> _Document section_
★ ★ ★

In this section
This is for background information as the application of the statutory provisions relating to Inheritance Tax are the responsibility of HMRC. Where difficulties arise in the interpretation of these provisions, the matter should be referred to CEO.
3.2 Change from Capital Transfer Tax to Inheritance Tax
The FA 1986 made some fundamental changes to the structure of Capital Transfer Tax (CTT) , and in recognition of that the tax was renamed Inheritance Tax (IHT). The IHT provisions are contained in ss.100-107 and Schs 19 and 20 FA 1986, and unless otherwise stated apply to tax occasions occurring on or after 18 March 1986.
3.3 Capital Transfer Tax renamed Inheritance Tax
S.100 FA 1986 provides that, with effect from the date of Royal Assent (25 July 1986), CTT is to be known as Inheritance Tax, and the Capital Transfer Tax Act 1984 (CTTA 1984) may be cited as the Inheritance Tax Act 1984 (IHTA 1984). Where the liability to tax arises on or after 25 July 1986, the tax charged is IHT, and statutory provisions should be cited by reference to the IHTA 1984, not the CTTA 1984. CTT and the CTTA 1984 continue to apply to liabilities arising before that date. However, although the tax is renamed IHT with effect from 25 July 1986, the actual changes to the structure of CTT take effect from 18 March 1986.
3.4 Structural changes to CTT
S.101 and Sch 19 FA 1986 give effect to the structural changes to CTT. S.101(3) FA 1986 provides that these amendments apply to transfers of value occurring on or after 18 March 1986. The main changes are :-
- Abolition of a charge on certain lifetime transfers providing the transferor survives 7 years thereafter (known as a potentially exempt transfer (PET)).
- Introduction of a single table of rate/s of tax (see Appendix 1).
- Reduction in the cumulation period from 10 years to 7 years.
3.5 Basis and nature of tax
Inheritance Tax (IHT) applies to "transfers of value", ie transfers which reduce the value of the transferor's estate. Liability arises under s.1 IHTA 1984 and is chargeable on the value transferred by a chargeable transfer. The principle occasions when a charge can arise are dealt with below.
The tax is now charged at a single rate, except that no tax is payable until the total of chargeable transfers exceeds a certain threshold (see Appendix 1).
All immediately chargeable transfers made by a person during their lifetime are liable to tax cumulatively as they occur within a 7 year period. On death, there is a deemed transfer of the deceased's estate and this, together with any lifetime transfers made within 7 years (including PETs - see para 3.9 below) is liable to tax or additional tax.
3.6 Lifetime gift
Transfers of value to discretionary trusts and transfers involving companies are liable to an immediate charge at half the rate of tax. Additional tax is payable if the transferor dies within 7 years.
A charge arises on a transfer of the deceased's estate deemed to take place on death (s.4 IHTA 1984) which will include lifetime transfers made within 7 years of death.
3.8 Settled property
Inheritance tax may become payable:
- On the termination of an interest in settled property (ss.43-48 IHTA 1984).
- On the distribution or deemed distribution of capital out of a discretionary trust (ss.43-48 IHTA 1984).
- On the occasion of a ten-yearly periodic charge or a proportionate charge (ss.64 and 65 IHTA 1984).
The definition of a settlement is set out in s.43(2) IHTA 1984. See Section 8 for a more detailed consideration of settled property.

★ ★ ★

> _Exercise task A_
Please reproduce all 48 rows in Block 1 without any change.
The rows have no connection to the Inheritance Tax section.

★ ★ ★

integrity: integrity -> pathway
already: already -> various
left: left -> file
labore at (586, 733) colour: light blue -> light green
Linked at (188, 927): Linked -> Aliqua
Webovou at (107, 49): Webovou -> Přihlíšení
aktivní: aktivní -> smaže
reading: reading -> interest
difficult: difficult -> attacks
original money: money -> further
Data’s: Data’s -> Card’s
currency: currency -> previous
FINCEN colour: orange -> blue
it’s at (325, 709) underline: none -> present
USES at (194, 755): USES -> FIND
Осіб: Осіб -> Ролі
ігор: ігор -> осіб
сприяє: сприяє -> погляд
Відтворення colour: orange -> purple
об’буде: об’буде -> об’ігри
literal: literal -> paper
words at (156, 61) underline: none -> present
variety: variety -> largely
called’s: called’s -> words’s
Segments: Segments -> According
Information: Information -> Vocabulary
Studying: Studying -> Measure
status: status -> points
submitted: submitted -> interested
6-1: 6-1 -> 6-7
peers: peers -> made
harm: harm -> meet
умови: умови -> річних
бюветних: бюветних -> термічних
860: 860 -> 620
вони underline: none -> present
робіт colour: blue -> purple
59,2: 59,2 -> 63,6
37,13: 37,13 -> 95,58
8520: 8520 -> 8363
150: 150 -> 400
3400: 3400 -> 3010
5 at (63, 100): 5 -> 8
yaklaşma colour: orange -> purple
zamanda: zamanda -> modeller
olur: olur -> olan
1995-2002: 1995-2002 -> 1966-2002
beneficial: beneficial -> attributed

★ ★ ★

> _Exercise task B_
Answer these from the Inheritance Tax section:
(i) On what date did Royal Assent make Capital Transfer Tax known as Inheritance Tax?
(ii) To what length was the cumulation period reduced?
(iii) At what rate are transfers of value to discretionary trusts immediately charged?

> _Complete answer A_
integrity: integrity -> pathway
already: already -> various
left: left -> file
labore at (586, 733) colour: light blue -> light green
Linked at (188, 927): Linked -> Aliqua
Webovou at (107, 49): Webovou -> Přihlíšení
aktivní: aktivní -> smaže
reading: reading -> interest
difficult: difficult -> attacks
original money: money -> further
Data’s: Data’s -> Card’s
currency: currency -> previous
FINCEN colour: orange -> blue
it’s at (325, 709) underline: none -> present
USES at (194, 755): USES -> FIND
Осіб: Осіб -> Ролі
ігор: ігор -> осіб
сприяє: сприяє -> погляд
Відтворення colour: orange -> purple
об’буде: об’буде -> об’ігри
literal: literal -> paper
words at (156, 61) underline: none -> present
variety: variety -> largely
called’s: called’s -> words’s
Segments: Segments -> According
Information: Information -> Vocabulary
Studying: Studying -> Measure
status: status -> points
submitted: submitted -> interested
6-1: 6-1 -> 6-7
peers: peers -> made
harm: harm -> meet
умови: умови -> річних
бюветних: бюветних -> термічних
860: 860 -> 620
вони underline: none -> present
робіт colour: blue -> purple
59,2: 59,2 -> 63,6
37,13: 37,13 -> 95,58
8520: 8520 -> 8363
150: 150 -> 400
3400: 3400 -> 3010
5 at (63, 100): 5 -> 8
yaklaşma colour: orange -> purple
zamanda: zamanda -> modeller
olur: olur -> olan
1995-2002: 1995-2002 -> 1966-2002
beneficial: beneficial -> attributed

> _Complete answer B_
(i) 25 July 1986
(ii) 7 years (from 10 years)
(iii) Half the rate of tax